Christian Stampfer took the Q5 for a drive to Fall - here is his "diesel grand touring" report.

*Driving the Audi Q5 TDI - The Road to Fall (Sylvensteinspeicher) - Review*


> A small village with a population of just a handful of people is normally not worth the drive of 85 km (52 miles) but the Bavarian village of Fall (which owes its name to a waterfall) is the exception to the rule. Fall's proximity to the beuatiful Karwendelgebirge (Karwendel Mountains), &#8230;
> The drive to Fall in the Audi Q5 started on a grey and hazy Saturday morning. ...
> <SNIP>


 Read the full story »


----------



## dalekressin (Sep 3, 2008)

Very nice review. I would definitely consider this vehicle.


----------



## UncleJ (May 7, 2006)

33 mpg and 6.5 0-60 times! Great performance, I will consider the Q5 diesel for sure!:thumbup:


----------



## AutoUnion (Apr 11, 2005)

> Overall, after one week with the Q5 in a variety of driving conditions, the picture was a bit different: the Q5 used 7.4 l/100 km (33 mpg) overall, which given the varying driving conditions experienced on the road to Fall, was quite respectable.


If Audi markets this correctly, it will sell like hotcakes here in the US. Not to mention, the Q5 is already such a popular cute ute. It beats the RX hybrid


----------



## tol4o (Jul 25, 2010)

Why the big 3.0L V6 TDI engine!?
2.0L TDI will be perfect for Q5 with 40MPG
After Q5 TDI and MB GLK 250 Bluetec expect X3 diesel, hopefully xdrive23d


----------



## 3ismagic# (Mar 17, 2011)

I learned more about traffic in Bavaria from this review than I did about the Audi.


----------



## Snipe656 (Oct 22, 2009)

tol4o said:


> Why the big 3.0L V6 TDI engine!?
> 2.0L TDI will be perfect for Q5 with 40MPG
> After Q5 TDI and MB GLK 250 Bluetec expect X3 diesel, hopefully xdrive23d


I have a feeling if I drove both this Q5 TDI and the upcoming GLK 250 that I'd have a hard time even comparing the two. Just imagining the Q5 is going to offer a lot more bang for the buck.


----------



## bimmerdiesel (Jul 9, 2010)

Audi planned well. There is no mid size SUV offering diesel engine. BMW is going to late in game. Common BMW X3 diesel is made in US


----------



## JSpira (Oct 21, 2002)

3ismagic# said:


> I learned more about traffic in Bavaria from this review than I did about the Audi.

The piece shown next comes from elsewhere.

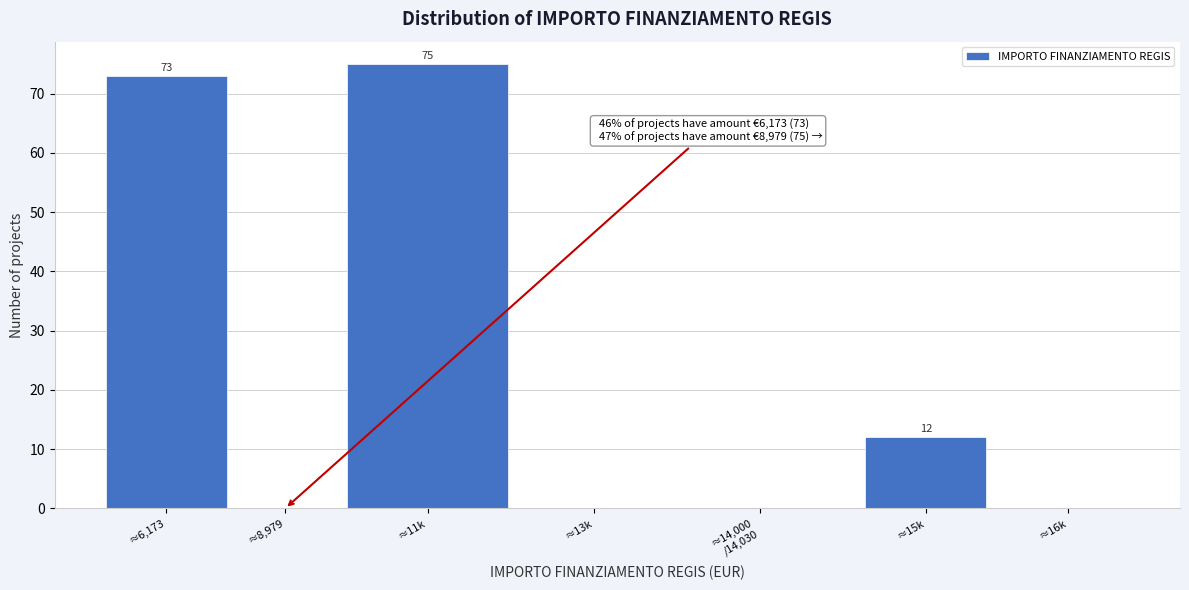

What is the greatest value displayed?

75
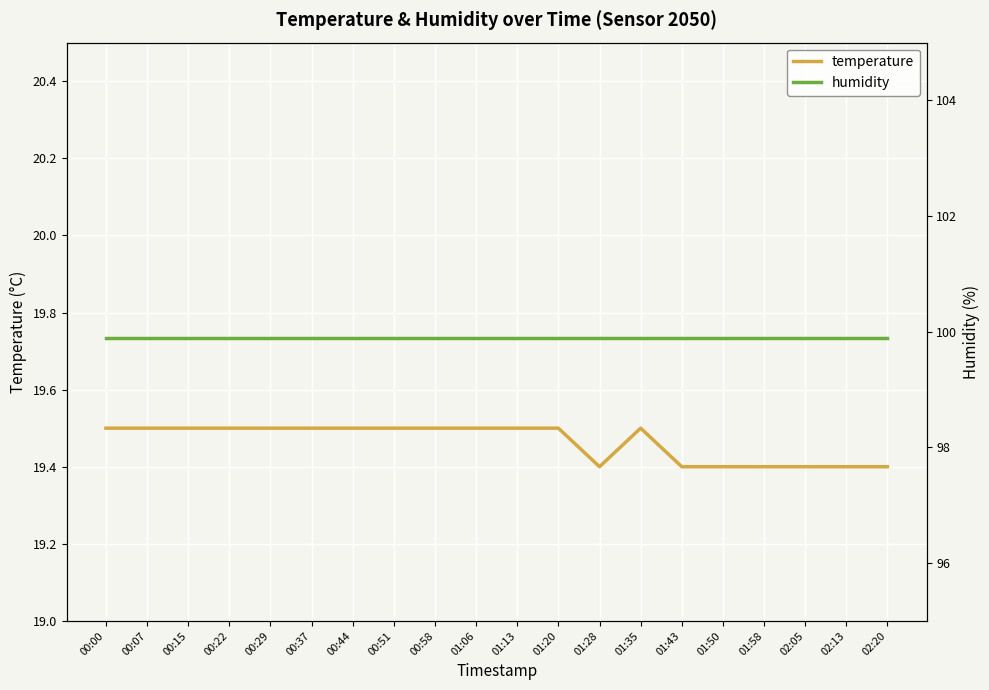

What is the average value of the temperature series?

19.5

Just to be clear, this is a Grand Touring-style review. The more traditional review of the Q5 was published earlier and was linked in this article.


----------



## need4speed (May 26, 2006)

Audi is ahead of the game when it comes to diesels. BMW needs to get it in gear a play some catch up. N4S


----------



## UncleJ (May 7, 2006)

+1! Another mid-size SUV on the immediate horizon is the MY 2013 Jeep GC with the very capable VM Motori (owned Jointly by Fiat and GM) V6 turbo diesel. The more the merrier!:thumbup:


----------



## Snipe656 (Oct 22, 2009)

How big is the GC in comparisons to an X5 and ML? I confused a GC in the distance for an ML recently.


----------



## floydarogers (Oct 11, 2010)

Snipe656 said:


> How big is the GC in comparisons to an X5 and ML? I confused a GC in the distance for an ML recently.


Use edmunds.com to compare. They're within an inch in almost every dimension; GC has more front-seat headroom, GC is 2"narrower, X5 has more cargo room seats down, GC more seats up.


----------



## Snipe656 (Oct 22, 2009)

floydarogers said:


> Use edmunds.com to compare. They're within an inch in almost every dimension; GC has more front-seat headroom, GC is 2"narrower, X5 has more cargo room seats down, GC more seats up.


I used motortrend to compare all the others but just figured if I'd asked here since someone maybe knew offhand how it compared. I have no real interest in owning a Jeep again so just being lazy in wondering on this. I do swear those GC's look a lot like an ML though.


----------



## UncleJ (May 7, 2006)

They ought to -- the Jeep GC runs on the ML underpinnings. A legacy from when Benz owned Chrysler and both were being developed at the same time.:thumbup:


----------